(1951- ) American film director; directed/produced primarily action movies including major hits Die Hard and Predator.

Born in 1951, McTiernan grew up around the theater, thanks to his father's career as an opera singer. He appeared in several bit parts in his father's shows. The drama bug bit, and John studied film at Julliard and later New York University.

After building a reperoire of techniques and skills through directing television commercials, McTiernan debuted as a feature director with a weakly-received and mostly standard-fare (at the time) horror movie, Nomads.
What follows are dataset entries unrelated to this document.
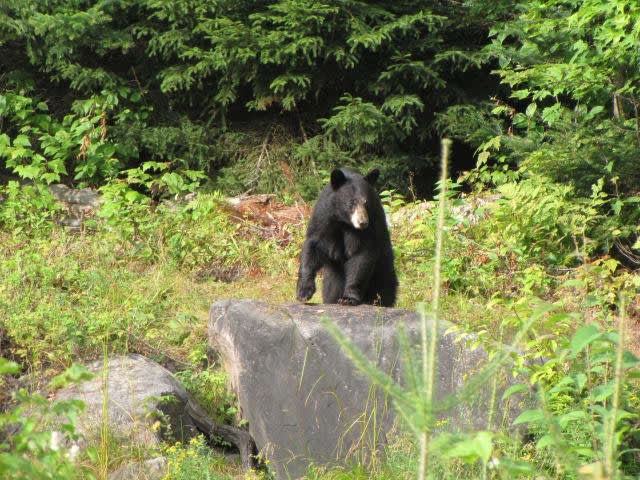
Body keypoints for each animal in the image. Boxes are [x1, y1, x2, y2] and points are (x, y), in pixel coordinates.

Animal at [298, 167, 398, 306]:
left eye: (366, 202)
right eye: (351, 202)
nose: (363, 222)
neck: (343, 221)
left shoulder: (370, 227)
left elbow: (361, 256)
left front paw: (348, 298)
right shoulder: (323, 217)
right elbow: (312, 245)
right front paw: (304, 292)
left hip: (383, 271)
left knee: (384, 292)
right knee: (331, 291)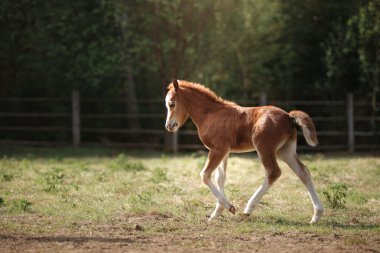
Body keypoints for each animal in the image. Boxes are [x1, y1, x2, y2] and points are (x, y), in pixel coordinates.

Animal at [164, 79, 324, 223]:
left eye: (172, 103)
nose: (169, 126)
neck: (210, 114)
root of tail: (289, 116)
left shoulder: (217, 150)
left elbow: (205, 175)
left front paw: (229, 207)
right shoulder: (225, 151)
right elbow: (220, 178)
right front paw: (216, 213)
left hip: (264, 148)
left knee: (273, 172)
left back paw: (248, 209)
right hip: (285, 151)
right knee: (303, 172)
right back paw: (316, 216)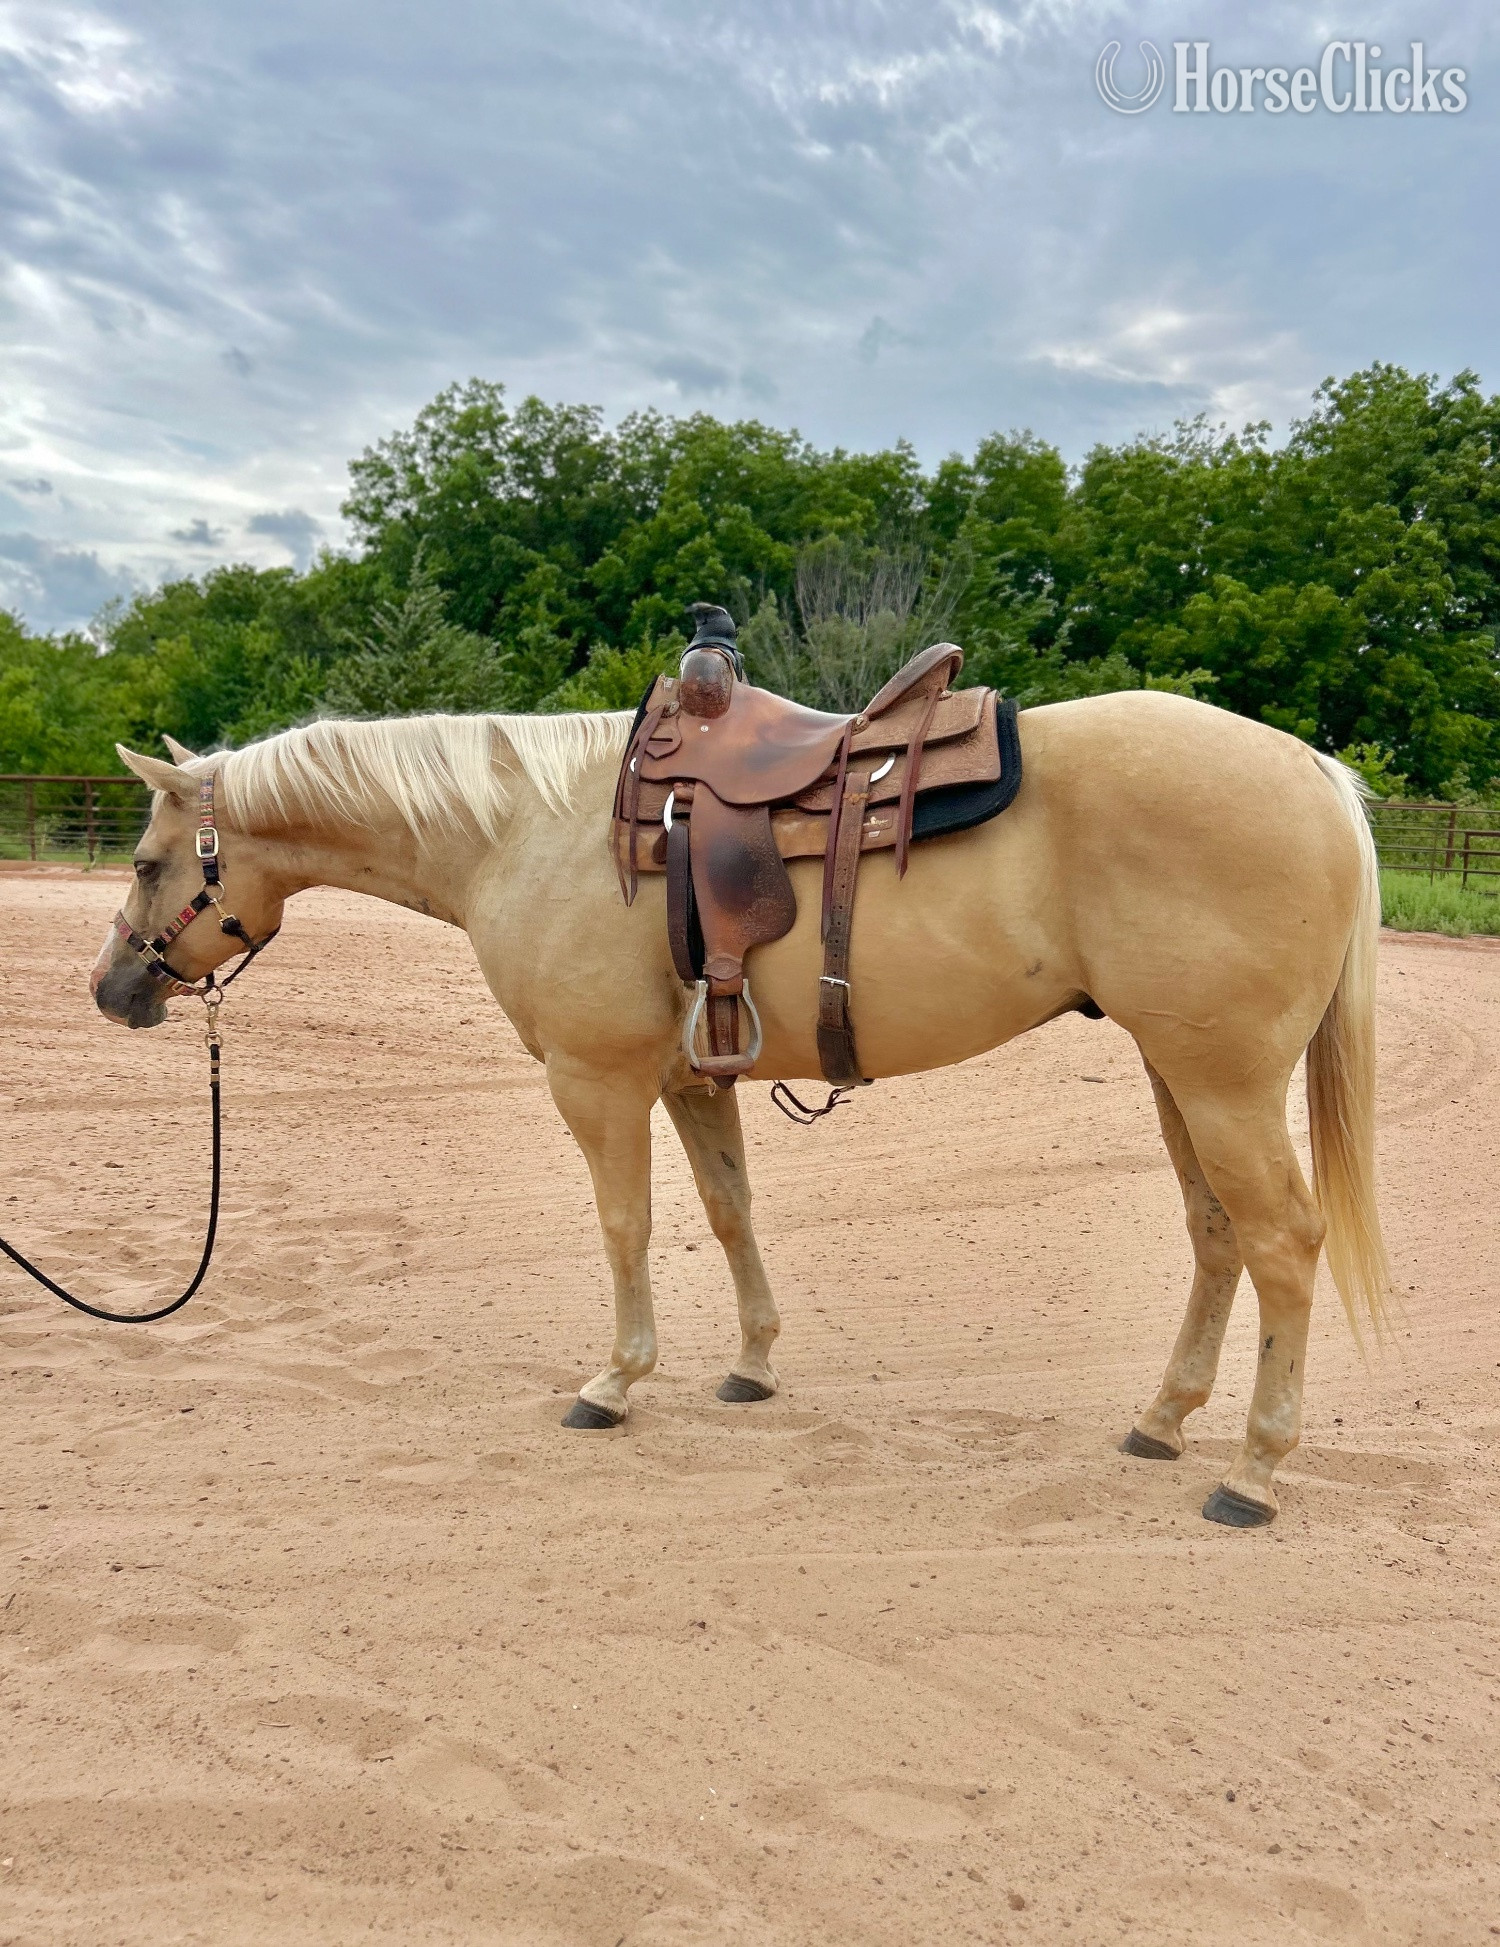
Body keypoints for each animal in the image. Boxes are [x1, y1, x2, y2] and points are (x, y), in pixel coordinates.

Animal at [93, 690, 1390, 1528]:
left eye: (151, 862)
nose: (111, 991)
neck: (527, 833)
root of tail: (1315, 776)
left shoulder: (597, 1080)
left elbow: (624, 1228)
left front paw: (615, 1384)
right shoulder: (687, 1080)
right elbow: (729, 1214)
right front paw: (753, 1366)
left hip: (1223, 1083)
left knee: (1283, 1242)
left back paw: (1252, 1473)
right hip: (1180, 1076)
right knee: (1217, 1235)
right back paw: (1163, 1420)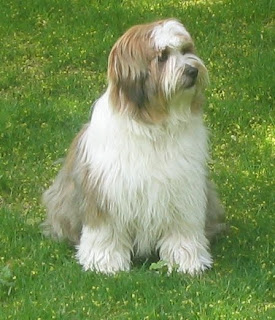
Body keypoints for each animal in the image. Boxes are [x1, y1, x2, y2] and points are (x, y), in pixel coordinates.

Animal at [42, 18, 225, 274]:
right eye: (162, 57)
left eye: (186, 50)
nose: (193, 70)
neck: (155, 125)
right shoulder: (107, 188)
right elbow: (105, 230)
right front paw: (104, 262)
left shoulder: (184, 188)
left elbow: (183, 226)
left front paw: (186, 260)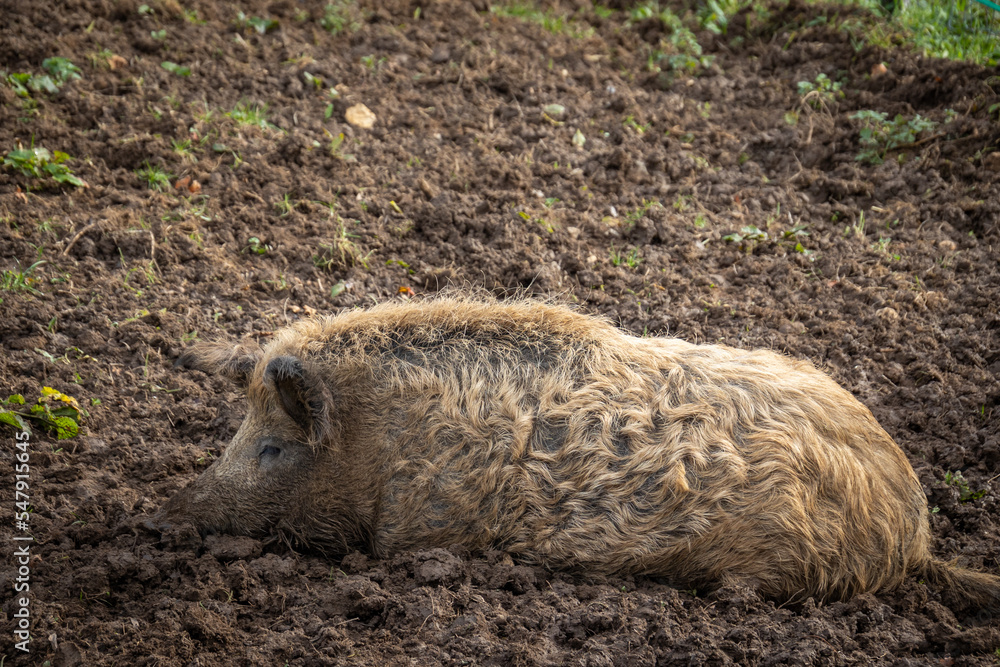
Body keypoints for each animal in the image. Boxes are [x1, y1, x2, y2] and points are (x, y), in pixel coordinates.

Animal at [158, 296, 1000, 610]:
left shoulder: (424, 528)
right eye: (236, 433)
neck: (381, 440)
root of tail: (914, 533)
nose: (173, 510)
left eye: (272, 446)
McTiernan's sophomore effort, Predator soon followed. It was the second outing for Arnold Schwarzenegger as an actor and not just a pile of muscles (the first being 1985's Commando). This sci-fi adventure creatively used available technology to thrill and chill audiences in ways much more effectively than saran-wrapped Michael Rennie or plywood Daleks -- and way closer to home than the far-away future planet of LV-426. The well-depicted interstellar safari hunter who can see his prey while remaining invisible to it terrified an entire generation of children.

A year later, however, McTiernan broke the mold again and established the benchmark for all future action films. With Die Hard, starring Bruce Willis (who before Die Hard was widely recognized as just a cute face from Moonlighting), McTiernan wove an intense plot, creative and cunning villains, emotional struggle, and even a bit of political commentary into a film which breathed new life into a genre that many considered beaten and destined for B-movie obscureness.

In the 1990s, McTiernan continued to churn out hits including the first of Tom Clancy's Jack Ryan stories to be translated to the big screen, The Hunt for Red October. He again directed Sean Connery in The Medicine Man and later re-teamed with Schwartzenegger for the childhood-fantasy Last Action Hero. After Renny Harlin directed the second movie in the Die Hard franchise, McTiernan was behind the reins of the much more ambitious and smarter Die Hard: With a Vengeance.

After a relative flop, The 13th Warrior, which relied heavily on Americans' ignorance of other races (casting Spanish Antonio Banderas as Arab Ahmed Ibn Fadlan), McTiernan returned to fame (and infamy, in regards to Rollerball) with remakes of two Norman Jewison movies, The Thomas Crown Affair (starring Pierce Brosnan, who McTiernan had previously directed in Nomads) and Rollerball.

Mr. McTiernan is currently working on a project due for a 2003 release, Basic: a John Travolta and Sam Jackson vehicle about a DEA agent investing a suspected Army conspiracy.